Musstet ihr schwer schuften, als die Band mit der Arbeit anfing?
Es machte Spaß, aber es war auch harte Arbeit. Während andere Leute zum Bowlen oder Fischen gingen, waren wir pausenlos am Werkeln. Unser Leben spielte sich nur noch im Studio ab: Meist fingen wir abends um acht Uhr an und hörten erst am nächsten Nachmittag wieder auf – und standen selbst dann noch immer unter Strom. Was Jimi spielte, haute mich oft genug einfach um. Ich versuchte mich mit eigenen Geniestreichen zu revanchieren, aber das funktionierte leider nur selten. Aber die musikalische Kommunikation zwischen uns war einfach traumwandlerisch.
Überrascht es Sie, dass die Leute heute noch immer über die Musik reden, die Sie vor 40 Jahren gemeinsam kreiert haben?
Nein, wir wussten, dass es außergewöhnliche Musik war. Schon damals war sich Jimi seiner Stellung in der Musikgeschichte wohl bewusst. Er sagte manchmal: „Wir können das unmöglich veröffentlichen, weil die Leute uns für verrückt erklären und wegsperren.“ Ich bin davon überzeugt, dass Jimi in der Zukunft lebte, denn sonst würden wir heute nicht immer noch über diese Musik reden, die damals aufgenommen wurde. Mir selbst ist es völlig egal, ob ich der Musikgeschichte meinen Stempel aufgedrückt habe oder nicht. Wenn man mit Jimi arbeitete, ging es nur um die Musik. Geld habe ich damit jedenfalls nicht verdient.

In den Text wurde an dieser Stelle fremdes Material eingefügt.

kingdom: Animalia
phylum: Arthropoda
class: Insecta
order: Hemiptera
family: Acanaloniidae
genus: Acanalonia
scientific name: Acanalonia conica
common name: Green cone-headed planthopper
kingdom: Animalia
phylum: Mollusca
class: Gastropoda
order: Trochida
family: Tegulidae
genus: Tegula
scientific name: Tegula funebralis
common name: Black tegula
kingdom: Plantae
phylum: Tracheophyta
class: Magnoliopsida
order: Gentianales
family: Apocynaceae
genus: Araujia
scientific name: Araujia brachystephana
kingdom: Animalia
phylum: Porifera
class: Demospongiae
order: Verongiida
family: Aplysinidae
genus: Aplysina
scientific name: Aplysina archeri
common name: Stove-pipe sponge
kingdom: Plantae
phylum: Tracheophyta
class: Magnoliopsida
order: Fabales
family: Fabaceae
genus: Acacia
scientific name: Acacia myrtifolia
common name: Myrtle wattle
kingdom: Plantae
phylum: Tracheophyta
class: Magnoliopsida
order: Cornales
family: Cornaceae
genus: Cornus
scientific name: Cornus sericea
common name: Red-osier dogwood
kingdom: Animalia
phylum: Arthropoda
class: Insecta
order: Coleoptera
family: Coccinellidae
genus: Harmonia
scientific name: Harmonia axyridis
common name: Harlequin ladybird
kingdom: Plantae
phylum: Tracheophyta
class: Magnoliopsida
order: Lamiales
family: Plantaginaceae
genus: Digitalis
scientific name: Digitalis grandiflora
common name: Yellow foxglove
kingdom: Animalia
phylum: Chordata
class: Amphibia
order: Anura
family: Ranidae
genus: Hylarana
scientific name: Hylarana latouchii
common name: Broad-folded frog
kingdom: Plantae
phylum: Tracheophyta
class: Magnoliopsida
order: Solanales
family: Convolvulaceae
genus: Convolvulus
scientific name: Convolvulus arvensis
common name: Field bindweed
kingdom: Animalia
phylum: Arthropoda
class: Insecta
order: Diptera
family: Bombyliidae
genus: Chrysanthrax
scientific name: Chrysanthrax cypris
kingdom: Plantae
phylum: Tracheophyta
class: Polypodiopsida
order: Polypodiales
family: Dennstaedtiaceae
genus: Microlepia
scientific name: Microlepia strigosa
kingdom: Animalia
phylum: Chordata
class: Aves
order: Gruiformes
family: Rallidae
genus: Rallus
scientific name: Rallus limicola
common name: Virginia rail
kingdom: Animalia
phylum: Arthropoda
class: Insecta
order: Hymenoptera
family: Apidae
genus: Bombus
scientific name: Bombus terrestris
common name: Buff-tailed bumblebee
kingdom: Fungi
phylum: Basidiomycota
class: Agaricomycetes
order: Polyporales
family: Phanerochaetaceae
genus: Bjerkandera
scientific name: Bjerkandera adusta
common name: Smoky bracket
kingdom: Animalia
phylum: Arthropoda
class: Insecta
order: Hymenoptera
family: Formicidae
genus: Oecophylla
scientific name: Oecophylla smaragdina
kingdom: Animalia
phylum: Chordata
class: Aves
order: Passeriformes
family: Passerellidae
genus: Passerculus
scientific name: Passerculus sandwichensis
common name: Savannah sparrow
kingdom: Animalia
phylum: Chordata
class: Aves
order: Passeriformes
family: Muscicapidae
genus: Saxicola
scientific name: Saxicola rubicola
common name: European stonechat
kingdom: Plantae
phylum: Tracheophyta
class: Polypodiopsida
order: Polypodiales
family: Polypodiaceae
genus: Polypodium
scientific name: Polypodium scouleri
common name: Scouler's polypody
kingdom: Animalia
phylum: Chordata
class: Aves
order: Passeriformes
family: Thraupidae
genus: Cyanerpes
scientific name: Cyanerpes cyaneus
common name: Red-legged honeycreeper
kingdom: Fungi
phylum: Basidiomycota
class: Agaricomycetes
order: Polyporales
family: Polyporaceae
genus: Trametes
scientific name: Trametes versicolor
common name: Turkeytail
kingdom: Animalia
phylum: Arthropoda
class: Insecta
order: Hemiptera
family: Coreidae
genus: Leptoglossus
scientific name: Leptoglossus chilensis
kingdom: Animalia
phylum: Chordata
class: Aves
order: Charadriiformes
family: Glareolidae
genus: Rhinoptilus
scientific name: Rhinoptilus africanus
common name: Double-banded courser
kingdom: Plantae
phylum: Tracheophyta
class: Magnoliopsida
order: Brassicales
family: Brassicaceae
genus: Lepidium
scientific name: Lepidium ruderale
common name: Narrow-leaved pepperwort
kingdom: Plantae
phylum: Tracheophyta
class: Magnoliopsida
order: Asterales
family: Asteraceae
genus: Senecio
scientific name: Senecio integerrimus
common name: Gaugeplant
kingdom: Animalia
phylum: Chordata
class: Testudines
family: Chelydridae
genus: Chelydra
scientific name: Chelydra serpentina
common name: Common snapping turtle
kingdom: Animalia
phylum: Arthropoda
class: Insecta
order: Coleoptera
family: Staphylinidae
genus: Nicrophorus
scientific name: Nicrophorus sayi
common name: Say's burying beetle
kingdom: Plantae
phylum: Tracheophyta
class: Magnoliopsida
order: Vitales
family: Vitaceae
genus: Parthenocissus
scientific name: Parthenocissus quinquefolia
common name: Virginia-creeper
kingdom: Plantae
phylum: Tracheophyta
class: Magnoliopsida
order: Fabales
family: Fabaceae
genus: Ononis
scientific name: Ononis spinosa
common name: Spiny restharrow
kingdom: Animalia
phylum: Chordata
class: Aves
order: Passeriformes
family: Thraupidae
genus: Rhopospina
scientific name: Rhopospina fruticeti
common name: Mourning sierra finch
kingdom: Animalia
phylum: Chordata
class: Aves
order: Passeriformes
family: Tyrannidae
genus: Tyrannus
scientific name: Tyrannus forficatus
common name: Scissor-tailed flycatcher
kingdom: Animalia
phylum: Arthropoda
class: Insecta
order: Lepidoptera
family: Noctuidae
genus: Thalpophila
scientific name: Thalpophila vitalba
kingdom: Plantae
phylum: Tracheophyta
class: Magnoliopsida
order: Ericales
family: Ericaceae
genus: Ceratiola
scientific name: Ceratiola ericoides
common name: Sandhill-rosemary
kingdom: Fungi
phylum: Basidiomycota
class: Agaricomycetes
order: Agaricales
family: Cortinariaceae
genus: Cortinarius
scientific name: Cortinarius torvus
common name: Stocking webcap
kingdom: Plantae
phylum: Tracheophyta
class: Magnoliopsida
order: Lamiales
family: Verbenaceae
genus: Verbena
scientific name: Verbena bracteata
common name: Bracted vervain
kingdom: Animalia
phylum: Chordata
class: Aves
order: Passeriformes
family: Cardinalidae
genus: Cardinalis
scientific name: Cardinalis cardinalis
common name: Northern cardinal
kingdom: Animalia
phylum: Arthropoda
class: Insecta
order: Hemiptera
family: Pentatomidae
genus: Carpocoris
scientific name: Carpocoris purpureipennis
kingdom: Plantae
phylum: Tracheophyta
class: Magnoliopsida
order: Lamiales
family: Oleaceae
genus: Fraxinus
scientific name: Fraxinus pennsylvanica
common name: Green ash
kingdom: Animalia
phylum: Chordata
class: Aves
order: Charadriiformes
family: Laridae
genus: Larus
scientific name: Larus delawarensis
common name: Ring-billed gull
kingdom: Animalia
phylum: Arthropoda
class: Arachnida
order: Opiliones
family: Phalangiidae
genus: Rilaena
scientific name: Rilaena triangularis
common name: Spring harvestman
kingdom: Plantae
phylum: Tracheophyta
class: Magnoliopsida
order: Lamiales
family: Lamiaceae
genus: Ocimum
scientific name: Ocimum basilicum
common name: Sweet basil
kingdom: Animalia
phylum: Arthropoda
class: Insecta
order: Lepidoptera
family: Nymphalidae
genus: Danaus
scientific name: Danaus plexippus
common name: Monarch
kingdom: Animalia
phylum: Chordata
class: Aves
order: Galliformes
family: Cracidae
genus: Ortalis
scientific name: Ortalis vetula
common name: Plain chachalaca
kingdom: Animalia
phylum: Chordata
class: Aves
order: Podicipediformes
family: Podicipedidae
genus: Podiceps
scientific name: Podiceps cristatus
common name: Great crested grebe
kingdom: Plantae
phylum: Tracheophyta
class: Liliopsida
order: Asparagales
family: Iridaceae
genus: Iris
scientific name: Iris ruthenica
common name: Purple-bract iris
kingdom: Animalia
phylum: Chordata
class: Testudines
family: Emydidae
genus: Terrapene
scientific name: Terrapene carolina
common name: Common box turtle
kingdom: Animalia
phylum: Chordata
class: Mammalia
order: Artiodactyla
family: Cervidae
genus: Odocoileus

Was machte Jimi Hendrix so einmalig – als Mensch und als Musiker?
Er war überdurchschnittlich intelligent. Manchmal hatte man den Eindruck, als hätte er schon einmal gelebt, als wäre er 80 oder 90 Jahre alt. Sein Kopf kannte keine Grenzen, wenn’s um Musik ging. Und genau das machte ihn so kreativ: In seiner Musik war er absolut frei.